NanoIndicQA / bn

Overview

NanoIndicQA / bn is the Bengali split of IndicQA retrieval. The queries are Bengali reading-comprehension questions, and the documents are Bengali context paragraphs that support the answer.

This task evaluates Bengali context retrieval in a small-corpus setting. The model must retrieve the paragraph that contains the evidence for the question, not merely return a short answer string.

Details

What the Original Data Measures

IndicQA is part of IndicXTREME, introduced in "Towards Leaving No Indic Language Behind". It is a manually curated cloze-style reading-comprehension benchmark for Indic languages.

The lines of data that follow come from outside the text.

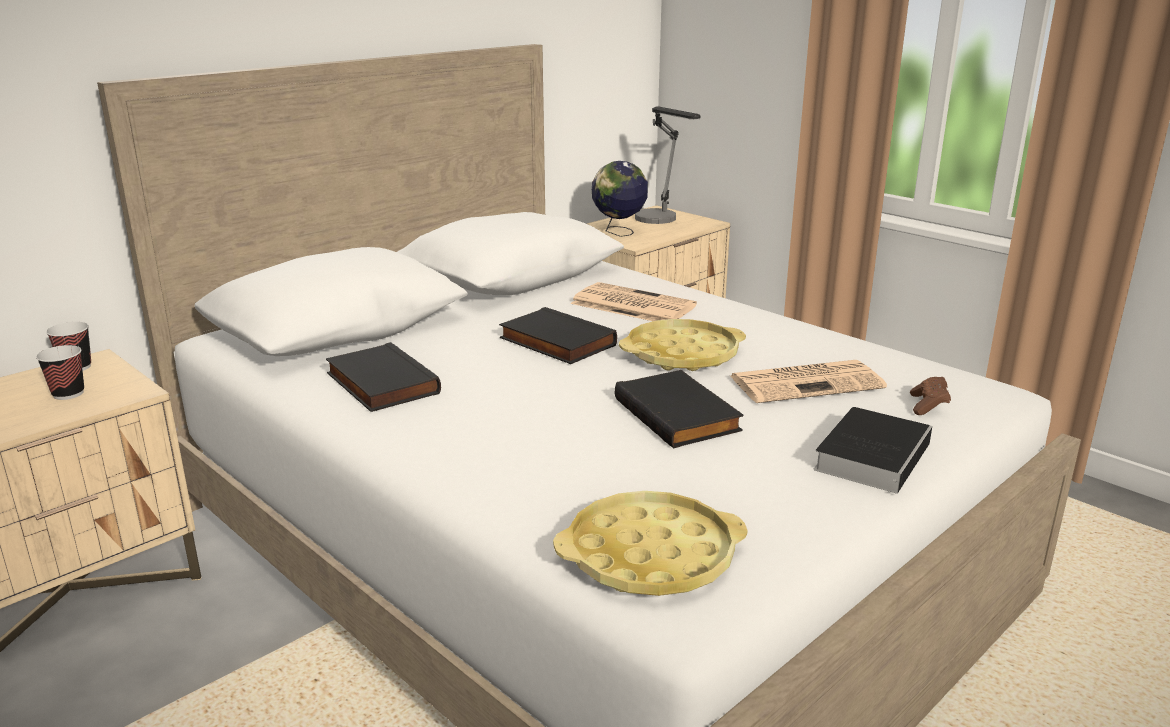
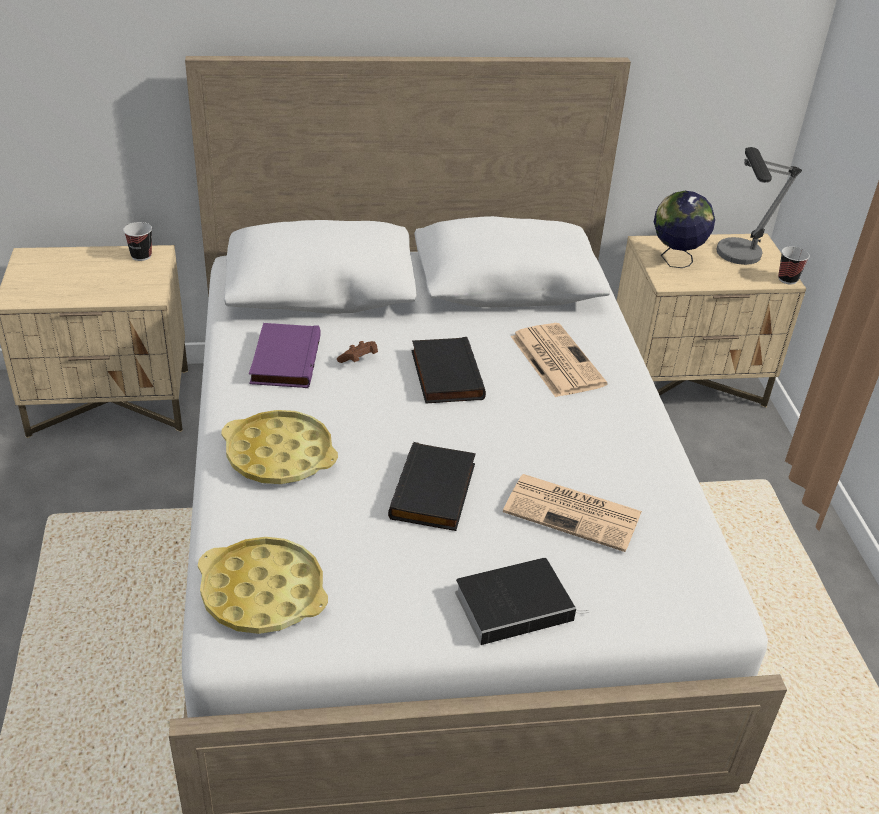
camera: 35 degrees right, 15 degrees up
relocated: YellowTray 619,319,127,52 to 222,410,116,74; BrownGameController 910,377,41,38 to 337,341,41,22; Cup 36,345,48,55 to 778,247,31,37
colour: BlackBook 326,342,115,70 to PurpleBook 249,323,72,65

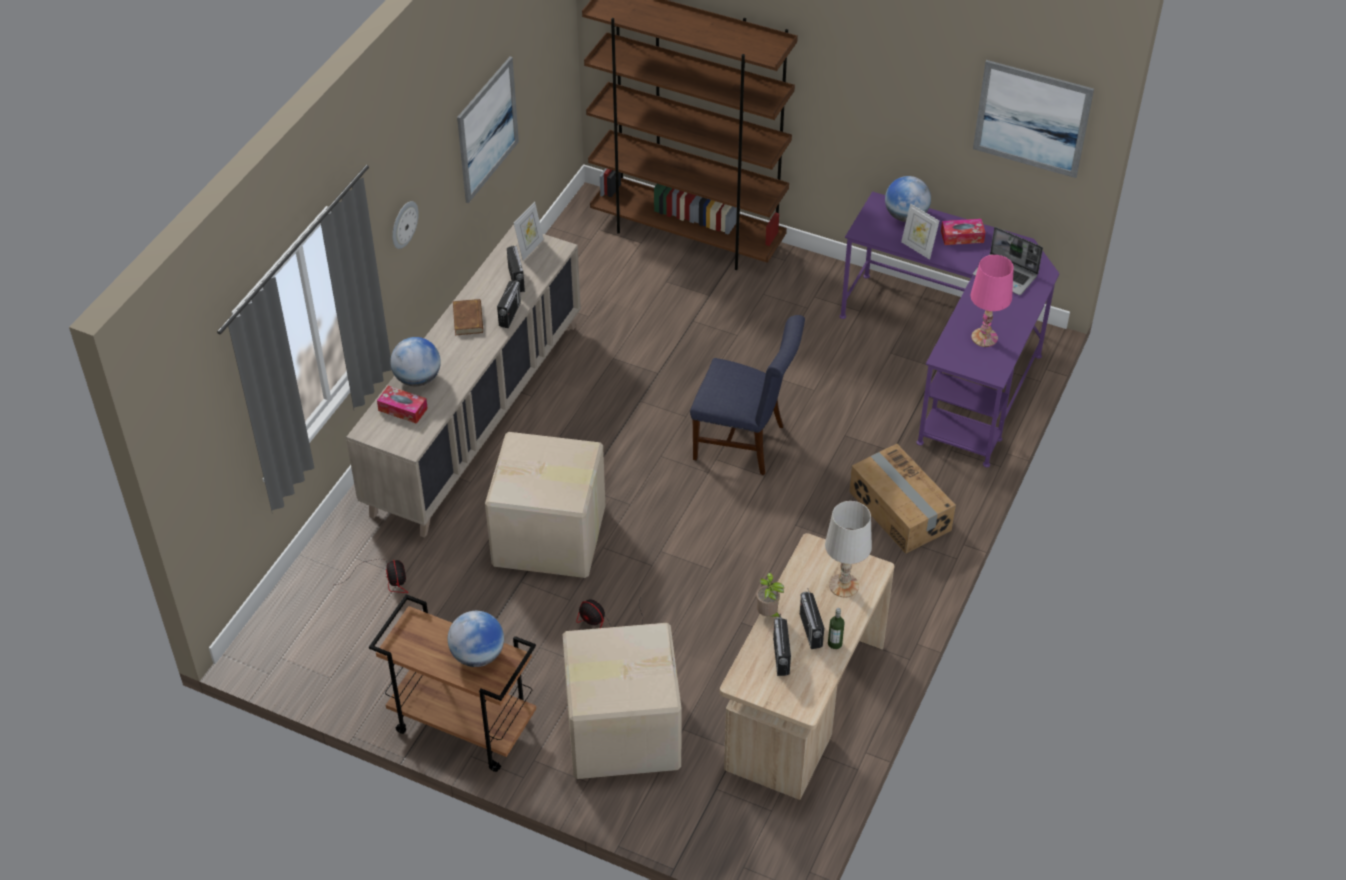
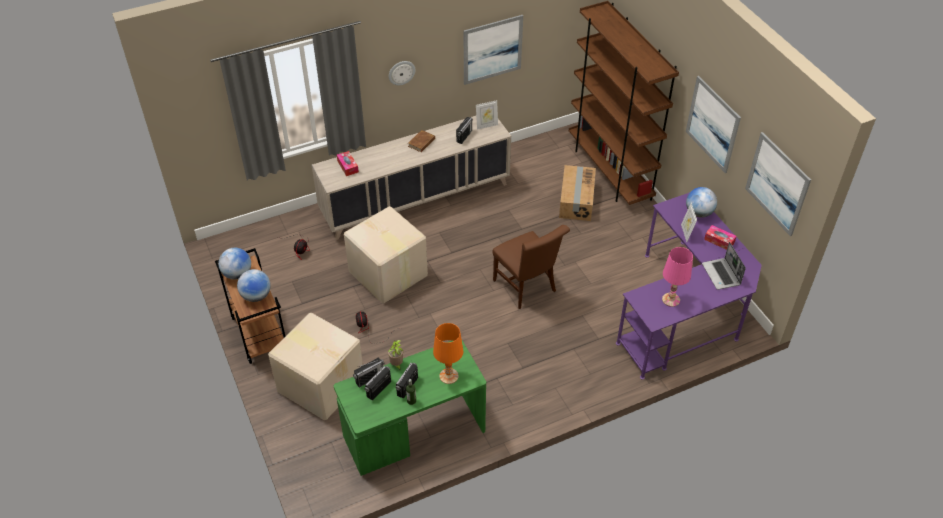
camera: 40 degrees right, 0 degrees up
appeared: Picture 686,76,55,97
relocated: Globe 390,337,51,50 to 218,248,33,32; Radio 497,280,24,48 to 353,358,31,29; CardboardBox 849,444,107,109 to 559,165,37,56
colour: BeigeDesk 720,533,175,267 to GreenDesk 334,341,152,135; WhiteTableLamp 825,501,47,97 to OrangeTableLamp 433,323,30,61; BlueChair 690,315,115,160 to BrownChair 492,225,78,84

The retrieval formulation uses questions as queries and context paragraphs as documents. In the Bengali split, the task measures whether a retriever can identify the Bengali paragraph that contains the necessary evidence.

Observed Data Profile

This Nano split contains 200 queries, 250 documents, and 201 positive qrels. Queries have 1.005 positives on average, with a minimum of 1, a median of 1.0, and a maximum of 2. Only one query is multi-positive. Queries average 52.08 characters, and documents average 2,196.01 characters.

Observed examples ask about Jallianwala Bagh and public anger, the Ghurid dynasty, the national sport of Bangladesh, construction details of the Taj Mahal, and why Ashoka was called Chanda Ashoka. Documents are long Bengali paragraphs about history, culture, geography, politics, and religion.

BM25 Evaluation Profile

BM25 reaches nDCG@10 of 0.6971, hit@10 of 0.8150, and recall@100 of 0.8955. The candidate pool contains the full 250-document corpus. BM25 is strong when Bengali names, events, dates, or historical terms repeat between the question and context.

Its main weakness is contextual matching. A question may rely on information in a long paragraph where the evidence is expressed indirectly, or several paragraphs may share the same names and cultural vocabulary.

Dense Evaluation Profile

The dense harrier-oss-270m profile reaches nDCG@10 of 0.7773, hit@10 of 0.8700, and recall@100 of 0.9900. Dense retrieval is the strongest direct profile.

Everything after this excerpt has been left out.